Ahead of party convention, petition urges federal Liberals to vote in favour of drug decriminalization

    1 of 3 2 of 3

      Later this week (April 19 to 21), Liberal Party of Canada members are scheduled to convene in Halifax to vote on policy positions ahead of the next election, which must take place by October 2019.

      On the list of items up for debate is the decriminalization of illicit narcotics.

      “Address the opioid crisis through a public-health approach, it reads. “The Government of Canada should treat drug abuse as a health issue, expand treatment and harm reduction services and re-classify low-level drug possession and consumption as administrative violations.”

      If adopted, it will mean that Canada’s governing party takes a position in favour of removing criminal penalties for the personal possession of drugs, including hard drugs like cocaine and heroin.

      Ahead of the convention, a petition is building online in support of Liberals members voting in its favour.

      “Last year alone, more than four thousand Canadians died from overdose, according to federal health estimates,” reads an open letter accompanying the petition. “These deaths were preventable. Close to six thousand more will have died by the end of this year if the year-to-year 45% rate of increase continues. If the government had heeded the advice of those with lived experience, those working directly with those at-risk, and experts in public health, this crisis would not have grown the way it has. We continue to call for evidence-based, compassionate drug policies.”

      The letter acknowledges steps that the Liberal government has taken in response to Canada’s overdose epidemic and argues that decriminalization should be next.

      “We urge you to be the progressive government you promised to be, choosing human rights and evidence-based policy over ideological relics,” it reads. “A resolution for sensible drug policy is on the agenda at the April 2018 federal Liberal convention. We wholly support this resolution and urge that you accept it as a party policy and quickly advance legislation to decriminalize low-level possession in accordance with that policy.”

      The group behind the petition calls itself the Ad-Hoc National Advisory Committee for Decriminalization. It’s led by Leila Attar, an Ottawa teenager who emerged as an advocate for drug-policy reform after she survived a fentanyl overdose that was the result of drugs that were sold to her as Percocet.

      A copy of the petition dated April 15 includes more than 200 signatories. It includes the names of prominent individuals and organizations based in B.C.

      Among them are Pivot Legal Society, the B.C. Civil Liberties Association, and Moms Stop the Harm, plus outgoing Vancouver city councillor Andrea Reimer, Canadian Drug Policy Coalition executive director Donald MacPherson, and Vancouver mayor Gregor Robertson.

      On March 9, Robertson was quoted in a media release alongside a City of Vancouver recommendation for the federal government to “immediately” decriminalize the personal possession of all drugs.

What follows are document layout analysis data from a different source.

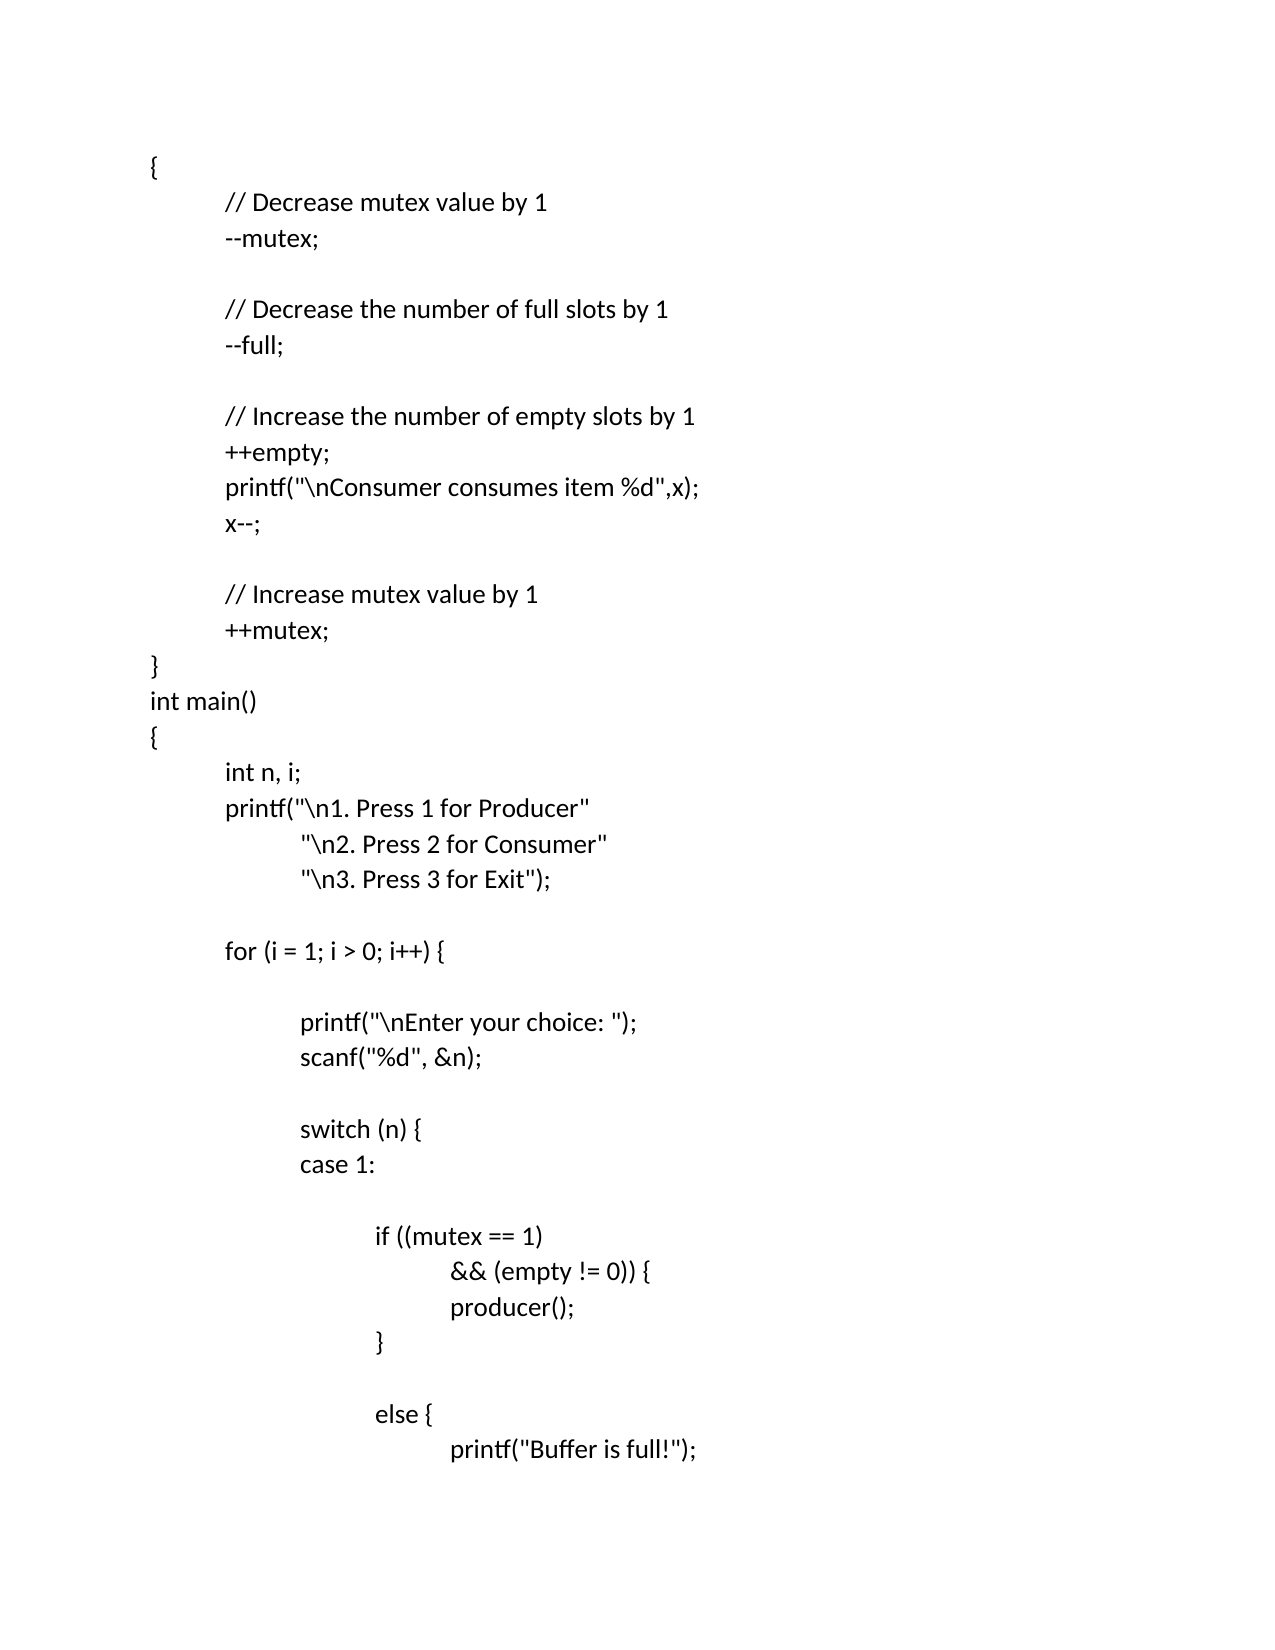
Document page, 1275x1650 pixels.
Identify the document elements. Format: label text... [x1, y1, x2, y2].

text for (i = 1; i > 0; i++) { [150, 934, 1125, 967]
text else { [150, 1397, 1125, 1430]
text printf("Buffer is full!"); [150, 1432, 1125, 1466]
text scanf("%d", &n); [150, 1041, 1125, 1074]
text } [150, 649, 1125, 682]
text } [150, 1326, 1125, 1359]
text if ((mutex == 1) [150, 1219, 1125, 1252]
text // Decrease the number of full slots by 1 [150, 292, 1125, 326]
text switch (n) { [150, 1112, 1125, 1145]
text { [150, 720, 1125, 753]
text int main() [150, 684, 1125, 717]
text printf("\nEnter your choice: "); [150, 1005, 1125, 1038]
text --mutex; [150, 221, 1125, 254]
text { [150, 150, 1125, 183]
text "\n3. Press 3 for Exit"); [150, 862, 1125, 896]
text printf("\nConsumer consumes item %d",x); [150, 471, 1125, 504]
text case 1: [150, 1147, 1125, 1181]
text // Decrease mutex value by 1 [150, 186, 1125, 219]
text && (empty != 0)) { [150, 1254, 1125, 1287]
text printf("\n1. Press 1 for Producer" [150, 791, 1125, 824]
text producer(); [150, 1290, 1125, 1323]
text ++empty; [150, 435, 1125, 468]
text x--; [150, 506, 1125, 539]
text // Increase mutex value by 1 [150, 577, 1125, 611]
text "\n2. Press 2 for Consumer" [150, 827, 1125, 860]
text ++mutex; [150, 613, 1125, 646]
text // Increase the number of empty slots by 1 [150, 399, 1125, 432]
text --full; [150, 328, 1125, 361]
text int n, i; [150, 756, 1125, 789]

      “We are witnessing a horrific and preventable loss of life as a poisoned drug supply continues to kill our neighbours, friends, and family," Robertson said in the release. "Volunteers and first responders are working around the clock to keep people alive, but lives are on the line and more action is urgently needed.”

      Travis Lupick / B.C. Coroners Service

      The federal NDP took a similar position in favour of decriminalization after Jagmeet Singh was elected its leader last October. While campaigning for that position, Singh argued that addiction should be treated as a health-care issue and said that could only happen if criminal penalties for possession were dropped.

      On February 1, Don Davies, NDP MP for Vancouver-Kingsway, raised the idea in the House of Commons.

      “Jagmeet Singh has proposed the only real solution: treat addiction as a health issue, not a criminal one,” Davies said during question period. “When will this government abandon the failed war on drugs and adopt a health-based approach to addiction and drug use?”

      It remains far from certain, however, that the Liberals who gather in Halifax this week will vote to see their party support decriminalization.

      In response to Davies’s question in the federal legislature, Canada’s minister of health, Ginette Petitpas Taylor, said that decriminalization will not happen while the Liberals are in power.

      "We are not looking at decriminalizing or legalizing any other drugs aside from cannabis, as decriminalizing would not ensure quality control of drugs, and there would still be the risk of contamination on the streets,” she said.

      In addition, Trudeau himself has repeatedly dismissed the idea.

      “We’re not looking at decriminalization or legalization of any other drugs other than what we’re doing with marijuana,” Trudeau told Global News while in B.C. last August.

      Last year 1,446 people in B.C. died of an illicit drug overdose and more than 4,000 people across Canada died after taking opioids.